Sono 500 i posti di lavoro a rischio alla Ferriera di Trieste nel caso in cui l'area a caldo venisse riconvertita. A lanciare l'allarme, dopo l'apertura "ufficiale" di Siderurgica Triestina - Gruppo Arvedi, disposta a discutere una proposta in tal senso con la Regione Friuli Venezia Giulia, sono le rappresentanze sindacali che per oggi (lunedì 2 settembre) hanno annunciato un'assemblea dei lavoratori con Fiom Cgil, Fim Cisl, Uilm Uil e Rsu, durante la quale "verra' deciso il da farsi". La riconversione dell'impianto, da tempo al centro delle proteste perché ritenuto causa di inquinamento ambientale, potrebbe prevedere uno sviluppo logistico. L'assessore regionale alla Difesa dell'ambiente, Fabio Scoccimarro, aveva definito un "traguardo" la disponibilità dell'azienda di discutere il superamento dell'area a caldo. Un iter da "chiudere entro il 2022" e comunque "tenendo conto dei diritti di impresa e salvaguardando i posti di lavoro".
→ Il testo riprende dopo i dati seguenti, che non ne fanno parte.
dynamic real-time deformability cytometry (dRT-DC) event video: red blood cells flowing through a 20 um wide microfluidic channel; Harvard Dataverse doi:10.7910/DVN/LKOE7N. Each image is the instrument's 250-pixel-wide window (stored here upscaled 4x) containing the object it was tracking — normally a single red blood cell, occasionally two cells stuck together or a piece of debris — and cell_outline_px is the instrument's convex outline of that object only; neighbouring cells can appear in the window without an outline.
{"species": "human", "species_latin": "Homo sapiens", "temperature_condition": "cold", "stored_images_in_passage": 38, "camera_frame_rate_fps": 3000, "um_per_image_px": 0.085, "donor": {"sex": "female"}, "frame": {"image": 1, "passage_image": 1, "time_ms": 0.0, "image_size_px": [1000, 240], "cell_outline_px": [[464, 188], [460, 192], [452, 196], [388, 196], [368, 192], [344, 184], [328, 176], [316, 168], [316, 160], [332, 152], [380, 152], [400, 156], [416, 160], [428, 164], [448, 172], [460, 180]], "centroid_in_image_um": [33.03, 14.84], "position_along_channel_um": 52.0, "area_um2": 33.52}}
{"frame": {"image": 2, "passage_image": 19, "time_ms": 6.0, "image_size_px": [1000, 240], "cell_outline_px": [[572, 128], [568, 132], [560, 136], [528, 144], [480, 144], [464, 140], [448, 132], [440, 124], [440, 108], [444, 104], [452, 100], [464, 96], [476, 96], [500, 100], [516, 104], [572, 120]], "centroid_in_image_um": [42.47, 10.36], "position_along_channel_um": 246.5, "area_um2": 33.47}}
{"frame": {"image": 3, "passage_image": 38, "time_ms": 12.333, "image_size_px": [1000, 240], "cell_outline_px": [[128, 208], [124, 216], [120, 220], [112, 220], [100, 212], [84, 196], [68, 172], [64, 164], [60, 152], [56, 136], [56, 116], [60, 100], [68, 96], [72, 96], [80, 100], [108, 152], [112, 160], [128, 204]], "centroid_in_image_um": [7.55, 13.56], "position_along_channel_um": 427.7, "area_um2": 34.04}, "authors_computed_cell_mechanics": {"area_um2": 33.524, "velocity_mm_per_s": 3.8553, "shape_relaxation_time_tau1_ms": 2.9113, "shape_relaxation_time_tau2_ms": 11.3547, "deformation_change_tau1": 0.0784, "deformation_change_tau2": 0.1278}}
Rassicurazioni che non tranquillizzano il mondo del lavoro. "A oggi - afferma il segretario generale della Fiom Cgil Trieste Marco Relli - l'area a caldo occupa circa 400 dipendenti, cui va aggiunto un indotto di 100-120 addetti. Solo una minima parte potrà essere assorbita nell'area a freddo, per gli altri dovremmo capire quali sono le intenzioni". Sindacati e lavoratori, conclude, sono "preoccupati perché le prospettive non ci sono, non c'è nessun altro posto di lavoro", e "la disoccupazione a Trieste sta aumentando". Il punto, osserva il segretario generale della Cgil Trieste Michele Piga, è che "la garanzia occupazionale non è elemento sufficiente, occorre preservare i posti di lavoro. Si parla di riconversione, ma non si dice in cosa. E manca il coinvolgimento complessivo del sindacato. All'azienda abbiamo chiesto più volte senza ottenerli i piani industriali": questo nuovo passo "dimostra che c'erano altri piani". Ora, conclude, "attiveremo tutti i percorsi e sollecitazioni" a tutela del lavoro.